Une adaptation hardie du célébrissime conte
Si Charles Dickens, en 1843, mettait en scène le vieil Ebenezer Scrooge, c’est qu’il n’était pas pensable qu’une femme exerce ouvertement l’activité d’usurière, qu’elle puisse être ambitieuse et qu’elle soit l’héroïne libre d’une histoire.
Certes, des conteurs comme Charles Perrault avait bien des Cendrillon et autres Peau-d’âne mais elles n’assumaient pas une totale indépendance, voyant venir avec intérêt le Prince qui les fera vivre heureuses longtemps, avec beaucoup d’enfants.
Avec Elizabeth Scrooge, José-Luis Munuera impose une femme qui tient les rênes de sa destinée, qui n’a besoin d’aide que… pour faire cuire une dinde. Si l’adaptation reprend la trame générale du conte, celle-ci prend nombre de libertés pour imposer une personne au caractère trempé, aux opinions solides qui ne s’en laisse pas conter, n’hésitant pas à traiter Dieu de dément.
Dans Londres, ce 24 décembre 1843, une femme au port altier se rend à son officine. Face aux demandes d’aumônes de bigots pour les pauvres, en ce jour précis, elle oppose des arguments frappants quant à l’existence de ces malheureux et à leur reproduction.
En arrivant à son bureau, elle rabroue son employé qui lui a souhaité un joyeux Noël. Elle refuse l’invitation de sa nièce à venir dîner et partager la dinde avec son mari et ses enfants.
Elle rentre seule et reçoit la visite du spectre de Jacob Marley, son associé mort depuis sept ans. Celui-ci geint, se plaint des tortures qu’il subit, des remords qui le rongent. Il lui annonce l’arrivée de trois esprits et l’enjoint à bien les écouter pour ne pas connaître, après sa mort, le même sort. Mais il en faut plus pour impressionner Elizabeth…
Les choix retenus par l’auteur complet qu’est José-Luis Munuera, sont modernes et bienvenus pour donner de belles touches d’originalité à ce récit très connu.
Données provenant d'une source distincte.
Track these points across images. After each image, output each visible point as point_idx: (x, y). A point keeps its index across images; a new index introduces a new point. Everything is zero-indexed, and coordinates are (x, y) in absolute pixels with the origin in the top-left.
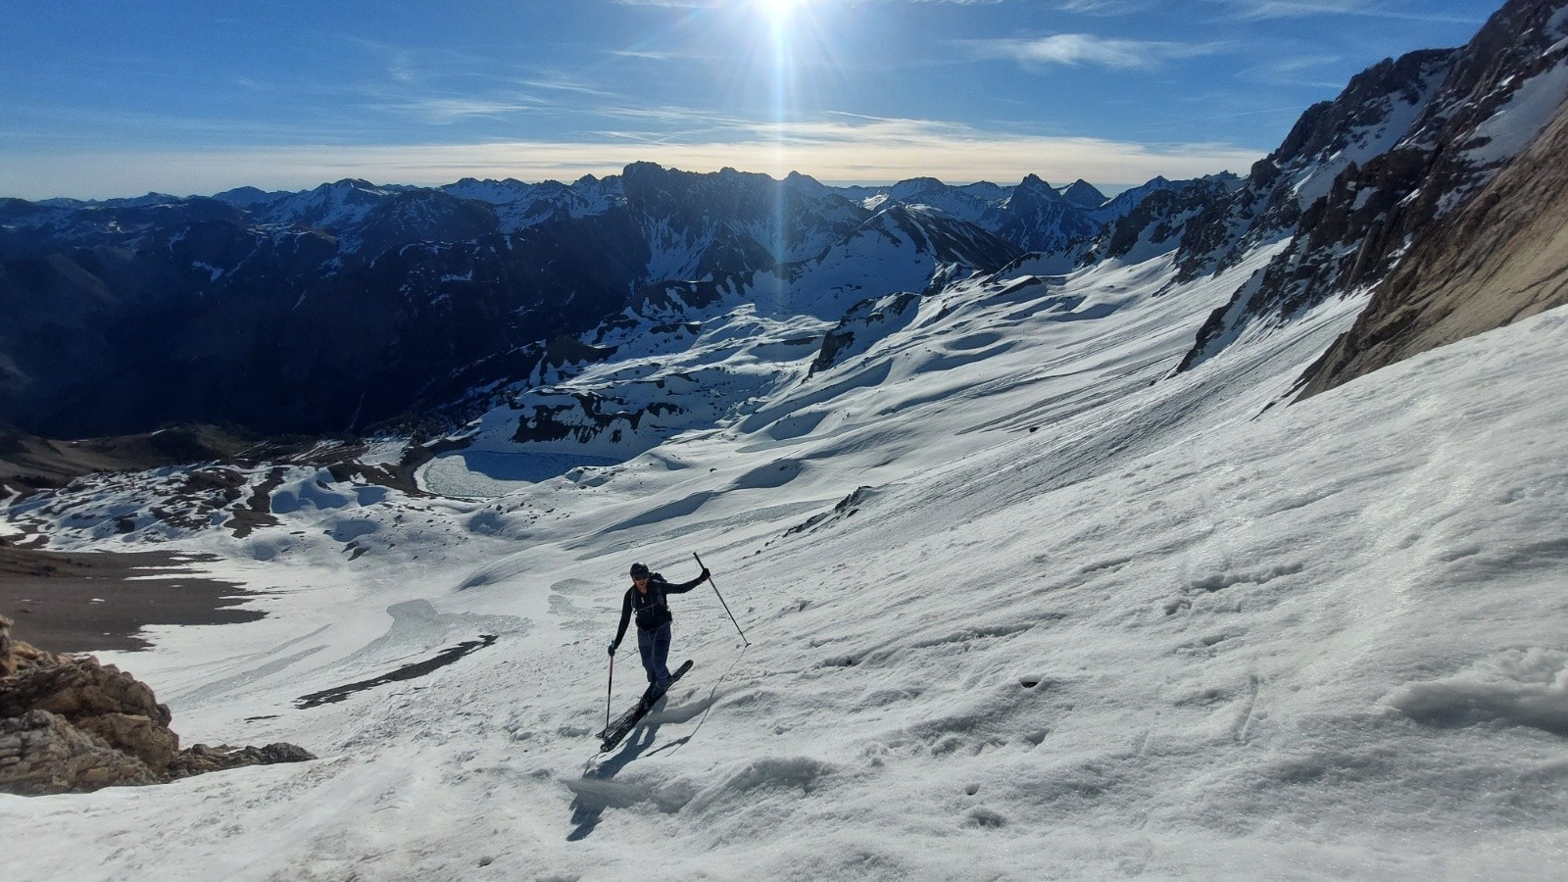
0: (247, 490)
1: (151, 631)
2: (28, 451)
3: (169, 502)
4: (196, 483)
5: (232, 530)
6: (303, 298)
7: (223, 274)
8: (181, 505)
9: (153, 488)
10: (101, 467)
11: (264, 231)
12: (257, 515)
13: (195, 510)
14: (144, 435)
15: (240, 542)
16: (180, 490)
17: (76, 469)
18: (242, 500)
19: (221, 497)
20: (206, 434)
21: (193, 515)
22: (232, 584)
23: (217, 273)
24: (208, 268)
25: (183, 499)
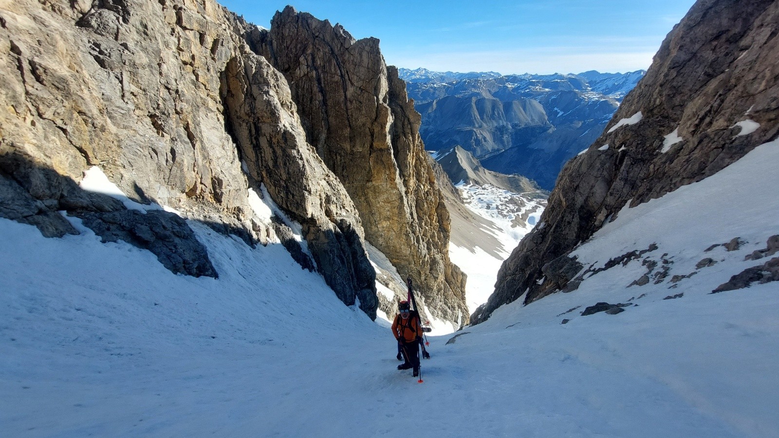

Il signe une adaptation pertinente, totalement cohérente et fort réussie. Il propose une femme qui assume son statut, ses choix de vie, son caractère, ne voulant n’être ni soumise, ni sainte, mais ambitieuse.
Si elle admet être la méchante de l’histoire, elle s’insurge contre ce Sauveur, pourtant fêté avec tant de dévotions chaque année, qui est un vrai dément en laissant mourir le petit Tim, le dernier enfant de son employé.
La mise en images est époustouflante. L’auteur propose des personnages guillerets, dynamiques, dans l’air du temps, des décors précis comme des photographies. Sedyas fait ressortir avec une judicieuse palette de couleurs l’atmosphère fantastique des voyages de l’héroïne en compagnie des esprits.
Une préface de Dominique Barbéris et une postface signée d’Alex Romero complètent très agréablement le récit par le ton décalé employé.
Ce Chant de Noël est un album d’une grande beauté, d’une belle présentation de la part de l’éditeur, d’une grande originalité dans les propos, d’une belle l’audace dans son traitement et sublimé par ce graphisme “munueralien”.
serge perraud
José-Luis Munuera (scénario d’après la nouvelle de Charles Dickens, dessin), Sedyas (couleurs), traduit de l’espagnol par Geneviève Maubille, Un chant de Noël — Une histoire de fantômes, Dargaud, novembre 2022, 80 p. — 17,00 €.